# Start of Text passage
The Idea(s) is the founding ideals and ideas of the peoples constituting the country and thus giving birth to the state. The idea or ideas are the beliefs of the peoples, the visions of the peoples, the country and missions for the attainment of the visions of the country. The idea or ideas, as the collective will of the peoples, is the HEART of the state containing the blood which circulates into the institutions and the physical body in order to give vent to the will of the peoples as one nation under one rule.
The Institutions include the bureaucracies which derive its strength to function from the visions contained in the idea or ideas of the state. The Institutions include the executive, the legislature and the judiciary and within these are the ministries, departments and agencies and/or other institutions that may emerge in the course of the unfolding and unending efforts to provide for the needs of most of the peoples. The Institutions must constantly ensure that in the fulfilment of their mandates they remain within the vision or visions contained in the Idea or Ideas governing the State. The Idea or Ideas is the compass of the Institutions of the state.
# End of Text passage
# Start of Record extracts
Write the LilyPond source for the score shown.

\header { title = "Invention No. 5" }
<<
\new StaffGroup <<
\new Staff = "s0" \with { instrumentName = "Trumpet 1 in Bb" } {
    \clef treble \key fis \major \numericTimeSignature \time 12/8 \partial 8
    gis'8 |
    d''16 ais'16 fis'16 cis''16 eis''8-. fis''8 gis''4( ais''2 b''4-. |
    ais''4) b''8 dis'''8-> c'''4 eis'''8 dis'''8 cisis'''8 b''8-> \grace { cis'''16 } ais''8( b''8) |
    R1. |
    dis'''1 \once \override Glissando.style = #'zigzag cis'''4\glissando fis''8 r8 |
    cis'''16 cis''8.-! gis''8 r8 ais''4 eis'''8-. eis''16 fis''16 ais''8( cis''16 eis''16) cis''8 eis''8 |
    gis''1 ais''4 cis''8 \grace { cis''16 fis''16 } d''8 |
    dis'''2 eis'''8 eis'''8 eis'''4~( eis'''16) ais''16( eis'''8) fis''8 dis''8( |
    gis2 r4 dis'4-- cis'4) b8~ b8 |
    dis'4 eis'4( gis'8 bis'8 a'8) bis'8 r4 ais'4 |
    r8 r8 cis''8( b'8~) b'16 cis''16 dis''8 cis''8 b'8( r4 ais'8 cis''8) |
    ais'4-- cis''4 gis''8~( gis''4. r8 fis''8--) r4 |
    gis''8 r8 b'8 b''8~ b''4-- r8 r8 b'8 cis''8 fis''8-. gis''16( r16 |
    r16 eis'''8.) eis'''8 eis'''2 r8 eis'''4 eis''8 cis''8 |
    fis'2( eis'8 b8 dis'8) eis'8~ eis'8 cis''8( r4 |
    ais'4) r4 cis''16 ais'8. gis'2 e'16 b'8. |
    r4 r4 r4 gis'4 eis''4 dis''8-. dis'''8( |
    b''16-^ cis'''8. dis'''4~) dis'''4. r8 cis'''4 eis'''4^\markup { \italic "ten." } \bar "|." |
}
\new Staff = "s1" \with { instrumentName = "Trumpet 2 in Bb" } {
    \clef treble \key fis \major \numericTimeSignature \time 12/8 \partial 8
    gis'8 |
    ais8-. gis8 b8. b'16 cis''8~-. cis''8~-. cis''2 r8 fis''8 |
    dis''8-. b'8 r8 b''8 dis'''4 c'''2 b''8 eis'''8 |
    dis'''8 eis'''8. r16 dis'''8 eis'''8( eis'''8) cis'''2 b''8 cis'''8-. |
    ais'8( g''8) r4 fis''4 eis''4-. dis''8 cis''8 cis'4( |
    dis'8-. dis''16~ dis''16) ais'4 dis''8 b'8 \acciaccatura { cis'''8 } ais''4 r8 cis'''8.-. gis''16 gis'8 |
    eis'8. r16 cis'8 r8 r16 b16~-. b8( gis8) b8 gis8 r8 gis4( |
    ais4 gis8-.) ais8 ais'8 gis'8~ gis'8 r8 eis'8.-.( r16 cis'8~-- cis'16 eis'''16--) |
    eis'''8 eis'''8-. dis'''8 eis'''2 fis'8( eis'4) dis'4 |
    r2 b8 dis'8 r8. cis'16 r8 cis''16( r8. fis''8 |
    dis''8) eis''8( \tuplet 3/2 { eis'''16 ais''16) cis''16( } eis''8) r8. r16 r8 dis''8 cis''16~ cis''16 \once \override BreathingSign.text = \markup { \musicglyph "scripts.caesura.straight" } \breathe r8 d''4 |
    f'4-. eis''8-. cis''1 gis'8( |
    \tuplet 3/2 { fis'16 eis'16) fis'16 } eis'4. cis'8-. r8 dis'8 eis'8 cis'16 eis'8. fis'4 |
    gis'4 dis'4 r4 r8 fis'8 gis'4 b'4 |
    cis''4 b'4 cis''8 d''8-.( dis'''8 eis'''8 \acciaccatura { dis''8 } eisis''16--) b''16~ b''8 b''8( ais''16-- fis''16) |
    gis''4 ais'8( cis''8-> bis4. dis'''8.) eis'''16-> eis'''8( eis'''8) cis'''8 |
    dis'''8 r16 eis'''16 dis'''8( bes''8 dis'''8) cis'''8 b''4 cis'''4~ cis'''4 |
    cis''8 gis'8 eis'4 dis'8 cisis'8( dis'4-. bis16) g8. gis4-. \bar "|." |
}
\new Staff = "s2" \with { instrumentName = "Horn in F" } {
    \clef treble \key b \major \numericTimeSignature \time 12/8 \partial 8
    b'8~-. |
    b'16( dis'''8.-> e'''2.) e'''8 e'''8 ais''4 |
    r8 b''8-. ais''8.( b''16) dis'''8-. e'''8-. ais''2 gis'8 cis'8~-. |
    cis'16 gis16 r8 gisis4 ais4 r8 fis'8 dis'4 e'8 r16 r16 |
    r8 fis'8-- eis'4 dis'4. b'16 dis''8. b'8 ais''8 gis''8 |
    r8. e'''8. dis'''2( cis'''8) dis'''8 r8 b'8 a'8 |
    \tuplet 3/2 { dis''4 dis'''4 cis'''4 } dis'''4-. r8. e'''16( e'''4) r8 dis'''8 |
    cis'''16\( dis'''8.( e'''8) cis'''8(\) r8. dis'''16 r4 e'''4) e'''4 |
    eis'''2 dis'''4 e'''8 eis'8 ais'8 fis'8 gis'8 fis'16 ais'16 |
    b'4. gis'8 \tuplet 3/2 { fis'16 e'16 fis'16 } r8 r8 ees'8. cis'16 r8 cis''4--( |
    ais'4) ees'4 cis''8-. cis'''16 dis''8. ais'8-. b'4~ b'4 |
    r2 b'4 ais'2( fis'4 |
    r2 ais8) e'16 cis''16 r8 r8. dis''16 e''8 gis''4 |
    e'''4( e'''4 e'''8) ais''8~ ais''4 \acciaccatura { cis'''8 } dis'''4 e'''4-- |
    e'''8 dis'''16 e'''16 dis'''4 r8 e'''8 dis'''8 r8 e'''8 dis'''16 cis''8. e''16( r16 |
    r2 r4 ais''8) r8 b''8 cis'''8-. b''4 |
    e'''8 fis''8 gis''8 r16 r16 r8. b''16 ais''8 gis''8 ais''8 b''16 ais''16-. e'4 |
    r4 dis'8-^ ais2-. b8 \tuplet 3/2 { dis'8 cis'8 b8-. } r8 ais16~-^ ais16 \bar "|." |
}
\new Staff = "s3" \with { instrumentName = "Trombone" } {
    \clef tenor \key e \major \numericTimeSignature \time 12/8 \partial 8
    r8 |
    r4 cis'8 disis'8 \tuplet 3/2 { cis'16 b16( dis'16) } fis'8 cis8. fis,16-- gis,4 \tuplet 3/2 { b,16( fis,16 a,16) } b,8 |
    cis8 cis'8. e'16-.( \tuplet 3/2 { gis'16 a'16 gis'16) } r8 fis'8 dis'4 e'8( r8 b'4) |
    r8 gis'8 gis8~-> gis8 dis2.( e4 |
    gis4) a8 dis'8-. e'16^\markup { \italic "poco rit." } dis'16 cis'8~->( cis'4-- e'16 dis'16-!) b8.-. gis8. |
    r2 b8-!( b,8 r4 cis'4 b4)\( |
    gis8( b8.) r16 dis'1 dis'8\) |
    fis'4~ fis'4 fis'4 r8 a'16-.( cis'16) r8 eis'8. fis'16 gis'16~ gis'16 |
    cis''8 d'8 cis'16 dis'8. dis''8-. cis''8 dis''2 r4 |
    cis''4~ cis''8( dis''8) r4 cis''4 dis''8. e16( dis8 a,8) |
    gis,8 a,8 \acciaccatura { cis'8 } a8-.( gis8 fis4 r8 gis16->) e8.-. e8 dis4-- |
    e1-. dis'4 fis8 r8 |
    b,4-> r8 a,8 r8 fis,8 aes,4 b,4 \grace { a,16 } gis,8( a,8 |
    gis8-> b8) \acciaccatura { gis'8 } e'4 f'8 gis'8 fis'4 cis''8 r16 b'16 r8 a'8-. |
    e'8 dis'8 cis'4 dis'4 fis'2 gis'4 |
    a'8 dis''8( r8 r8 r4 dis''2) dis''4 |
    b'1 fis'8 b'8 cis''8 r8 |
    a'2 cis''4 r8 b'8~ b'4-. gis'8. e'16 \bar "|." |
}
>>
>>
# End of Record extracts
▸ **Written tasks**
**A.** Rewrite the passage on the state's ideas and institutions from "The Idea(s) is" to "under one rule.", replacing "HEART" with "core".
**B.** Answer these questions using the passage on the state's ideas and institutions:
(i) Which three bodies does the passage list among the Institutions?
(ii) According to the passage, what is the compass of the Institutions of the state?
(iii) As the collective will of the peoples, the idea or ideas are called the HEART of what?
**C.** Pick up the passage on the state's ideas and institutions after its last sentence and continue it.

▸ **Outputs**
**A.**
The Idea(s) is the founding ideals and ideas of the peoples constituting the country and thus giving birth to the state. The idea or ideas are the beliefs of the peoples, the visions of the peoples, the country and missions for the attainment of the visions of the country. The idea or ideas, as the collective will of the peoples, is the core of the state containing the blood which circulates into the institutions and the physical body in order to give vent to the will of the peoples as one nation under one rule.

**B.**
(i) The executive, the legislature and the judiciary.
(ii) The Idea or Ideas.
(iii) The state.

**C.**
The Physical Body is the constituent parts of the country. In the case of Nigeria, the constituents are the seven hundred and seventy four (774) local government councils, the thirty six (36) states and the federal capital seat of Abuja. This is the physical body called Nigeria.
The Idea or Ideas governs the Institutions and the Institutions in turn govern the Physical Body. In an ideal situation – and most situations ab initio are not ideal for Nigeria – the constituents must agree on the Idea or Ideas of the State. In the absence of such ideal, deliberate steps could and should be taken – lots of countries in their effort at nation building have embarked on this journey – in bringing the constituents together to agree on the idea or ideas of the state.
Nigeria did not belong to countries with carefully constructed and constituted Idea or Ideas of the state within which Institutions are built or being built and hence the Physical Body is governed. There have been attempts to reconstitute the state through the construction of idea or ideas. Some of these attempts were partially implemented. Others have been completely jettisoned because of the resistance of entrenched interests. To this extent, the refrain, for the stockholders amongst the stakeholders in the Nigeria project have always been Nigeria-is-a-work-progress.
The failed and failing health of the State in Nigeria is the result of the absence of agreed Idea or Ideas amongst most of its nationalities. The absence of agreeable Idea or Ideas constrained the governance of Institutions in furtherance of the mission or missions of from the vision or visions contained in the State. Consequently, there is systemic and sub-systemic failure of the Institutions’ abilities to govern the Physical bodies.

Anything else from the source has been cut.